Saturday, June 19, 2010

Stonehenge Apocalypse (2010)

I think the most important ingredient to make a fun b-movie is to be fucking serious with what you do, or else it fails and it just get's boring. It's the same thing with other media, if you're gonna do a quickie exploitation-movie, do it like the big guys. No, sorry. Do it even more serious, then you will create cinematic magic. Stonehenge Apocalypse is far from a masterpiece, but the talented director Paul Ziller knows this, but still try to deliver as much as possible for very little money. The story is so far the most absurd, but fun, in the history of the SyFy Channel.

Misha Collins plays fringe scientist and general nuthead ("I never said it's aliens on the moon, I said it's a robot head"), a former boy genius but nowadays running a conspiracy themed radio show and talking to other nutheads. He notices an energy burst at the site of Stonehenge and this leads him to the craziest story ever told: Stonehenge is really an ancient mechanism who's connected to a huge underground Egyptian pyramid in Maine! His friend Leshem (Hill Harper), another more serious scientist has just discovered the pyramid and sets everything in motion with some ancient mumbo jumbo. This trigger every darn pyramids to transform themselves to volcanos and destroying everything for hundred miles around them. The only key to stop this end-of-the-world machine is the world famous The Antikythera Mechanism!!!

So this mixes everything from Stonehenge to pyramides, ancient technology and the mythology of 2012. It's a lot of fun and though the budget was low, there's not one boring second. The dialogue is witty and is performed by a bunch of talented actors who seem to have a lot of fun here. Misha Collins is really good as the hero, and I hope he will show up in more SyFy movies in the future. Most of the effects are cheap CG, but it works better than you would think - probably because of the absurd storyline - and it looks kinda cool when the pyramids transform themselves to violent volcanos.

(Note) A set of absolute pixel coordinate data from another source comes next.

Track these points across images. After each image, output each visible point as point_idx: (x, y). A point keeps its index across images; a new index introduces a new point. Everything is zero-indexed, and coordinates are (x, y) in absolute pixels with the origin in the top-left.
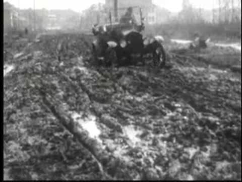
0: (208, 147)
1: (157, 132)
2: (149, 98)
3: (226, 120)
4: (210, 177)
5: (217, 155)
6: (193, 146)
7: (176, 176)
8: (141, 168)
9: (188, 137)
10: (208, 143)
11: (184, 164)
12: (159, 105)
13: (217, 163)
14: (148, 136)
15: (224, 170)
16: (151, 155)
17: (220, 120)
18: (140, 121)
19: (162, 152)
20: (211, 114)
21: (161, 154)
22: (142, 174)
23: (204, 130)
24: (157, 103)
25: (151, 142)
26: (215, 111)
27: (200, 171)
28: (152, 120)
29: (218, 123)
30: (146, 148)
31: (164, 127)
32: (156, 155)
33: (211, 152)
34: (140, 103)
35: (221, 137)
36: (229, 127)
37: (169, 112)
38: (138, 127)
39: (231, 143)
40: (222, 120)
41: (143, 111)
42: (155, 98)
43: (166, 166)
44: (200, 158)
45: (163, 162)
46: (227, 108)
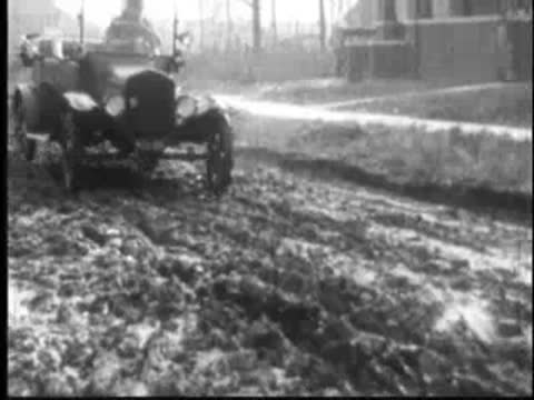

It's a pity more money wasn't spent on the actually disasters, because I would have loved to see some more mayhem.

Stonehenge Apocalypse seems like something that was made up during lunch. A couple of fun ideas tossed together to one story and even if the science is gone with the wind, it's an engaging story. A lot of the script is people sitting behind computer and watching earth grids, TV-footage of disaster areas and some inside quarreling about nuking Stonehenge or not. But we're also getting a crazy sect, some bloody squibs, some action, volano eruptions and Papier-maché Stonehenge zapping tourists to death with death-lasers!

Good, old-fashioned, cheap fun. I love you Paul Ziller. Never stop making movies.

2 comments:

Osvaldo Neto said...

I really like Paul Ziller too! A B-movie director who knows what he's doing. Got a DVD of AVALANCHE ALLEY, one of his Corman/Concorde produced movies, recently. Don't watched it yet, probably on this weekend.

Ninja Dixon said...

I didn't know he worked for Corman, intresting. Right now I'm waiting for Sea Beast (aka Troglodyte), which I heard is quite entertaining.